:: Page extract ::
As you approach the event horizon, from the point of view of an external observer your head approach your feet. You become shorter and shorter. But, this process takes an infinite amount of time. You just get shorter and shorter tending to zero height in the infinite limit, but never being of zero height at any finite time.

In a sense you head and feet both reach the event horizon at time infinity. But, that is only in terms of a limit, and not a value of time for the external observer.

To you this takes only a finite time.

Also, the speed of light - from the point of view of said external observer - drops to zero as one gets near to the event horizon. So, if you measure your height in terms of how long it take light to get from your head to your feet, this is a different issue. From your local point of free falling view - your height does not change. And neither does the speed of light.

From your point of view, there is no horizon. You do not see any surface in space sweeping past you at all. What you see is everything outside getting further and further away and faster and faster. At the point that corresponds to you getting to infinite time for the external observer, you would see everything in the external universe vanish off to infinity.

In that sense, to you, the event horizon is a point in time, not a surface in space. So, in a sense, you cross it all at once. But, not as space, just as time.

• I don't think I understand your last two paragraphs. From an outside observer the event horizon is a well defined surface at $r=r_S$ at all points in time. Are you saying that if you transform this surface to the frame of an infalling observer the observer will cross the event horizon all at once instead of it sweeping through the observer? Jan 17 at 11:15
• Sure, the Schwarzschild time coordinate goes to infinity at the EH, so it's not very useful. There's some good info in the answers to Does someone falling into a black hole see the end of the universe? Jan 17 at 12:49
• Why should a distant external observer choose to use Schwarzschild coordinates? I see no reason why an external observer is obligated to choose those coordinates as opposed to any other coordinates that don't have an event horizon singularity in them. I appreciate your explanation and I apologize if I might come off as aggressive, but I'm not convinced your post makes any sense. At the very least, can you answer the three questions I posted? I don't see how your post has enough info to resolve them. I would be very happy to be proven wrong in my skepticism of your post. Jan 17 at 18:36
• @MaximalIdeal I can (will when I get a moment) expand on some of the details to clarify. But, I have a question for you - do I need to justify or explain safesphere to answer your question? Or is deconstruction also an acceptable answer? My position is that safesphere is not following the logic of general relativity. In particular - the external and inward observers have a rather different view of what the event horizon is. One says it a spatial surface and the other says it is a temporal surface - more or less. Jan 18 at 4:36
• My position is that safesphere is not following the logic of general relativity. In particular - the external and inward observers have a rather different view of what the event horizon is. One says it a spatial surface and the other says it is a temporal surface - more or less.” - Please don’t judge if my logic follows GR based on a brief comment. I don’t disagree with your quoted statement. In fact, your answer is the only correct answer here so far, so +1. Jan 18 at 7:56

There is a very nice tool that might help you better understand such questions:

https://www.mathworks.com/matlabcentral/fileexchange/72254-schwarzschild-black-hole-simulation

you can simulate two observers free falling into a black hole starting from slightly different locations (one being the "head" and the other the "feet"), and you can see how light propagates between them so it tells you what each one can see at any moment.

:: Problems to work on ::
- a) List every date-and-time stamp attached to a comment in the event horizon thread above.
- b) Reproduce the passage of the event horizon thread between "As you approach" and "a finite time.", inclusive.

:: Material provided ::
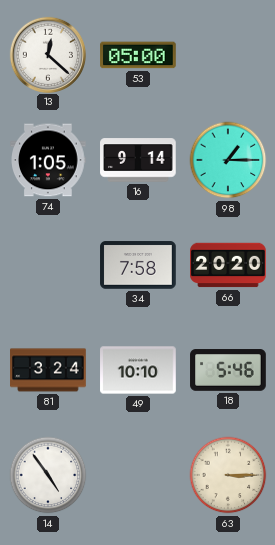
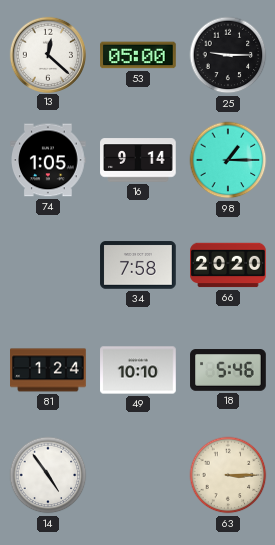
25: none -> 9:15
81: 3:24 -> 1:24
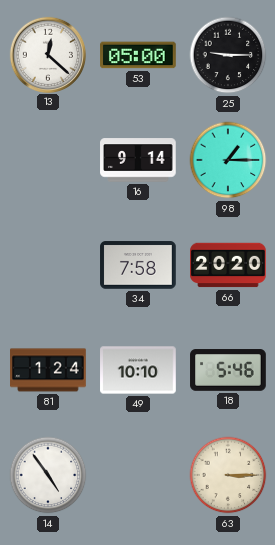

:: Per-task answers ::
- a)
Jan 17 at 11:15
Jan 17 at 12:49
Jan 17 at 18:36
Jan 18 at 4:36
Jan 18 at 7:56

- b)
As you approach the event horizon, from the point of view of an external observer your head approach your feet. You become shorter and shorter. But, this process takes an infinite amount of time. You just get shorter and shorter tending to zero height in the infinite limit, but never being of zero height at any finite time.

In a sense you head and feet both reach the event horizon at time infinity. But, that is only in terms of a limit, and not a value of time for the external observer.

To you this takes only a finite time.